┌──
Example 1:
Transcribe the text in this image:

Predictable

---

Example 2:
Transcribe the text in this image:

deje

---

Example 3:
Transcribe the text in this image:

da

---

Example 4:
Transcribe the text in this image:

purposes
└──
┌──
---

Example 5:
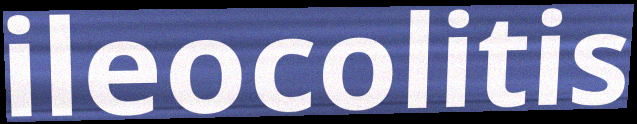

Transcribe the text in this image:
└──
▶ **WORK INSTRUCTION**:
Search the data for "Example". Copy every matching line.

▶ **COMPLETED TASK**:
Example 1:
Example 2:
Example 3:
Example 4:
Example 5:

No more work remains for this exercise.